*WORK INSTRUCTIONS:* Print the lines of the records word for word, beginning with the line containing "Here is a screenshot" and continuing through the line containing "and more details.", both included.
[AVAILABLE DATA — start]
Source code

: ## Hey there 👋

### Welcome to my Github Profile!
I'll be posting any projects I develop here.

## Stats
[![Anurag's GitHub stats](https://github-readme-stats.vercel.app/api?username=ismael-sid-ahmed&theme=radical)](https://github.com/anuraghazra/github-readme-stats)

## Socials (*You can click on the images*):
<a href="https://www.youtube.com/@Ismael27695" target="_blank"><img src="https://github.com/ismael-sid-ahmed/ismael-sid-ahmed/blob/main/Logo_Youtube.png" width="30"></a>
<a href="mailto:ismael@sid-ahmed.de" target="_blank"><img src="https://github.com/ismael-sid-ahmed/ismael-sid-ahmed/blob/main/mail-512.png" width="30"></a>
[AVAILABLE DATA — finish]
[AVAILABLE DATA — start]
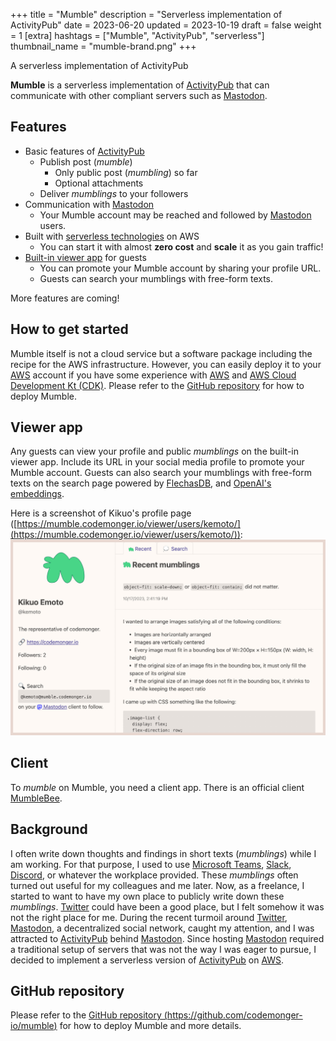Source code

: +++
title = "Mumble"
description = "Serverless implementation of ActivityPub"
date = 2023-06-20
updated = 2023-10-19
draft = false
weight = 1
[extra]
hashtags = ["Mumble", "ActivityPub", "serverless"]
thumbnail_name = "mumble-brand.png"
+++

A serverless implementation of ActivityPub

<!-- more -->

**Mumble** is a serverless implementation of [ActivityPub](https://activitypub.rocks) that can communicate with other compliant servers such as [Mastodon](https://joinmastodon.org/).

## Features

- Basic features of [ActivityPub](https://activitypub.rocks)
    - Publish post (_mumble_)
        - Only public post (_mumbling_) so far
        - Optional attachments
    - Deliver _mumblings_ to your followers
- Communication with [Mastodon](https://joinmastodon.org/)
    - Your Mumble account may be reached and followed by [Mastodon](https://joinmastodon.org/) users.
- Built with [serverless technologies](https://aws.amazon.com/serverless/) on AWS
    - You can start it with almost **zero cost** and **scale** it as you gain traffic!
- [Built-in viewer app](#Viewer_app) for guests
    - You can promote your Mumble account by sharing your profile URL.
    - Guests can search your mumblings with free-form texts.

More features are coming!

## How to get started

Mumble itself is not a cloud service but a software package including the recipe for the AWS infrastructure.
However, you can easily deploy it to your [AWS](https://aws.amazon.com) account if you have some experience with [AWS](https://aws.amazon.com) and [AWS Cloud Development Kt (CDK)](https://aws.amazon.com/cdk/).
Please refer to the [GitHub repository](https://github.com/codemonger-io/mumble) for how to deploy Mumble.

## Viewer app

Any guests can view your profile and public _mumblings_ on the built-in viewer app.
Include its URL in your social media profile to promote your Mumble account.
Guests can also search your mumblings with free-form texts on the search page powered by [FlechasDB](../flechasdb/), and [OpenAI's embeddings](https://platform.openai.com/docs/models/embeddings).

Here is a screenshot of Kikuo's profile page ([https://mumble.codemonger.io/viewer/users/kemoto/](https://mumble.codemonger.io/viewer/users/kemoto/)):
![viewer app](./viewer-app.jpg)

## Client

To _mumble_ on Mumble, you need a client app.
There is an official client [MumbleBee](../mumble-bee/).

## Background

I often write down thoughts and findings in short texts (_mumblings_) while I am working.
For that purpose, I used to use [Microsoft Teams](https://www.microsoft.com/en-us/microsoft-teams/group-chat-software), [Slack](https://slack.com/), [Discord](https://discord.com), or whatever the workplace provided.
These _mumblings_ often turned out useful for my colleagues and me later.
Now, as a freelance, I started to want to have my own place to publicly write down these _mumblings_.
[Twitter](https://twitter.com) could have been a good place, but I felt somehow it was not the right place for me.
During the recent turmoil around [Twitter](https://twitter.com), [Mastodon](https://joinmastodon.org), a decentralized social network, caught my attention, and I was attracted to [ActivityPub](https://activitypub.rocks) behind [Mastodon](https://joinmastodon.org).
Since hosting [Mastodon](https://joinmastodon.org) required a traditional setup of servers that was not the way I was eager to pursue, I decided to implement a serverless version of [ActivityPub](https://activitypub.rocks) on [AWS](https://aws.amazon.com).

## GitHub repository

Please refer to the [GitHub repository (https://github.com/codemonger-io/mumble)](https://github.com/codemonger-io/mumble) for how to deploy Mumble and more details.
[AVAILABLE DATA — finish]
*YOUR SOLUTION:*
Here is a screenshot of Kikuo's profile page ([https://mumble.codemonger.io/viewer/users/kemoto/](https://mumble.codemonger.io/viewer/users/kemoto/)):
![viewer app](./viewer-app.jpg)

## Client

To _mumble_ on Mumble, you need a client app.
There is an official client [MumbleBee](../mumble-bee/).

## Background

I often write down thoughts and findings in short texts (_mumblings_) while I am working.
For that purpose, I used to use [Microsoft Teams](https://www.microsoft.com/en-us/microsoft-teams/group-chat-software), [Slack](https://slack.com/), [Discord](https://discord.com), or whatever the workplace provided.
These _mumblings_ often turned out useful for my colleagues and me later.
Now, as a freelance, I started to want to have my own place to publicly write down these _mumblings_.
[Twitter](https://twitter.com) could have been a good place, but I felt somehow it was not the right place for me.
During the recent turmoil around [Twitter](https://twitter.com), [Mastodon](https://joinmastodon.org), a decentralized social network, caught my attention, and I was attracted to [ActivityPub](https://activitypub.rocks) behind [Mastodon](https://joinmastodon.org).
Since hosting [Mastodon](https://joinmastodon.org) required a traditional setup of servers that was not the way I was eager to pursue, I decided to implement a serverless version of [ActivityPub](https://activitypub.rocks) on [AWS](https://aws.amazon.com).

## GitHub repository

Please refer to the [GitHub repository (https://github.com/codemonger-io/mumble)](https://github.com/codemonger-io/mumble) for how to deploy Mumble and more details.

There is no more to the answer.